2. I don’t know if I’m as strong as you are. Some of you have been doing this for ten years. Some of you have lost many babies. Some of you have done multiple rounds of IVF. I don’t know how you keep going. I truly don’t. I feel like I’m reaching my end here.
3. I’m afraid of IVF. The doctor has told us this should probably be our last round of IUI. I was really hoping not to go on to IVF. I’m afraid of the retrieval process. I’m afraid of having unused embryos. I’m afraid of the investment – financial, emotional, and physical. I’m afraid of taking more drugs. I’m afraid of getting cancer or having a heart attack because of all the drugs I’ve already been taking.
4. I’ve come to identify with being infertile. There’s a sick part of me that feels resistant to let it go. Not because I like it – I hate every bit of it. It’s more about other people than me – I feel like if I were to get pregnant now, the agony I’ve been living will be summed up as, “Oh yeah, it took her a couple years to get pregnant.” Somehow I want my pain to be important enough. I feel like I want something to show for this which will elicit what I feel to be an appropriate response for how much it continues to end me…which is unfortunate, because the very definition of this is having nothing to show for it. Getting your pain legitimized in the court of public opinion is, I imagine, a poor substitute for happiness. But this is confession, and this is one of the slimy things squirreling around in my brain.
5. I want to complain. These things aren’t a really big deal, but this is confession, and I want to complain that it took the nurse multiple attempts to get the catheter into my cervix, and I was still hurting a day later. I want to complain that my tummy is still bruised and sore from all my injections. I want to complain that the progesterone suppositories make me feel like I hate everybody and everything. And that they make me feel pregnant. I want to complain that I have to take a million pills and avoid all kinds of food and drink and duck and weave in conversations all the time to avoid topics that will make me cry. I want to complain that so much of my hair has fallen out from my thyroid medication that I now self-consciously side-part and fluff it every day.
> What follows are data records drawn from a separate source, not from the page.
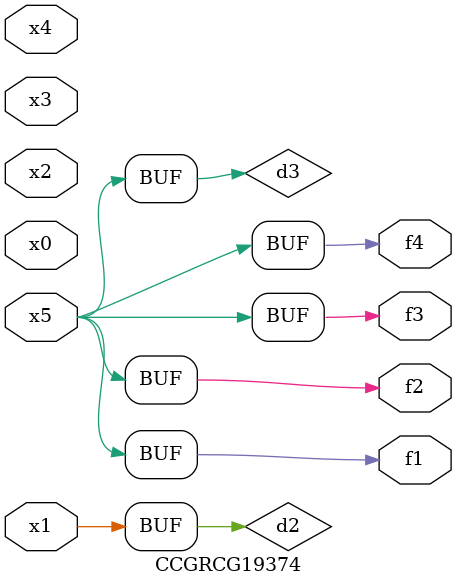
<source format=v>
module CCGRCG19374(
	input x0, x1, x2, x3, x4, x5,
	output f1, f2, f3, f4
);

	wire d1, d2, d3;

	not (d1, x5);
	or (d2, x1);
	xnor (d3, d1);
	assign f1 = d3;
	assign f2 = d3;
	assign f3 = d3;
	assign f4 = d3;
endmodule

</source>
I want to complain that I’m almost as afraid of being pregnant as I am of not being pregnant.
Enough. I know you will understand, and I thank you for it.
Over dinner last night with a couple of friends who happen to have theology degrees, I learned a little bit about the Desert Fathers. Ascetics who eschewed the mainstreaming of Christianity by Constantine, these forebears of the monastic movement removed themselves to the desert to rediscover what their faith truly meant. I think they were probably a little cray-cray if we’re being honest. But I looked them up this morning because I was intrigued. Their torment was largely self-inflicted, but they discovered how to live in torment as a result. And I’m taking a couple of notes.
“Sit in thy cell, and thy cell will teach thee all.” As I have nowhere to be but my cell in the moment, I am willing myself to be taught by it. As I am feeling more spent, vulnerable and powerless than I can remember feeling, I am making a conscious effort to ask for help. As the people who I consider to be my support have demonstrated themselves to be clumsy and inept at helping me in this particular area of my life, I am learning to hold part of myself back as I reach for help. As this process has alienated me from some of my closest friends, I am making an effort to be more honest. As I know this may further hurt these relationships, I am standing by myself and not retreating to the safe territory of trying to make other people happy. My cell has taught me this. That sometimes I must need. And some things I must hold back.
One father’s mantra was, “Today, today, today.” He repeated it to himself over and over so as not to focus on terrors to come, but to only deal with what he was facing today. I think I’m going to tattoo that backwards on my face.